Why the ‘Blair Witch’ actors want their due

The Blair Witch Project is a cautionary tale in protecting your creative contributions.

When The Blair Witch Project came out in 1999, it was a phenomenon.

A close-up of a scared woman’s flashlight-illuminated face.

Uniquely, its stars — Rei Hance (who then went by Heather Donahue), Joshua Leonard, and Michael C. Williams — used their real names for character names and heavily improvised their dialogue. Marketing surrounding the film’s Sundance Film Festival premiere suggested they’d really gone missing.

Despite the film’s meager budget of $35k-$60k (not including marketing or postproduction), that buzz drummed up $248m+ at the box office and a Blair Witch franchise including sequels, video games, an escape room attraction, and more.

You’d think the movie’s stars would be set for life and happy about Lionsgate and Blumhouse’s recent announcement that they’d relaunch the franchise with a “new vision.”

But that’s not what happened

Artisan Entertainment bought distribution rights to The Blair Witch Project for $1.1m. Lionsgate acquired the franchise in 2003.

Leonard wrote that each actor received $300k from a buyout for the first film and nothing else, having “signed contracts when we were kids, with no legal or union support.”

This weekend, the actors published a letter to Lionsgate requesting retroactive and future compensation for the 1999 film — equivalent to what the actors’ union SAG-AFTRA would require — plus:

  • Consultation on any future projects using their likeness.
  • The creation of a $60k grant for indie filmmakers.

Why it matters

As the actors pointed out, subsequent reboots have been critical and commercial disappointments — something that’s often true of franchises that lose original creators.

But more broadly, Hollywood saw two major strikes last year advocating for fair streaming residuals and AI protections. The actors are asking for what union representation would have provided, had they not been “starry-eyed” unknowns.

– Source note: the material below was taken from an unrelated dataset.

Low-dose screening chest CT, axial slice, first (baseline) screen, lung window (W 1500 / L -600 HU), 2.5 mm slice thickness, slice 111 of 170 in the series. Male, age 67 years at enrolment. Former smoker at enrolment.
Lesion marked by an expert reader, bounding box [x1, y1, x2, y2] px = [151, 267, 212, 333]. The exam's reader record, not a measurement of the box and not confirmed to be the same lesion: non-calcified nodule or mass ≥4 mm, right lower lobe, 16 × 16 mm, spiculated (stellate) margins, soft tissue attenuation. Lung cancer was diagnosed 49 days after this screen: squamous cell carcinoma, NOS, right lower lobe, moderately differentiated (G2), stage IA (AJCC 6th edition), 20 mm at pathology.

It also serves as a cautionary tale for any creator about the importance of protecting their IP, inventions, and contributions. Here are some more:

  • Daisuke Inoue invented the karaoke machine, but never patented it.
  • George Romero’s Night of the Living Dead infamously entered the public domain due to a titling error, meaning anyone can rip it off or distribute it sans royalties.
  • The inventor of the troll doll saw only a fraction of the toy’s $4.5B in sales.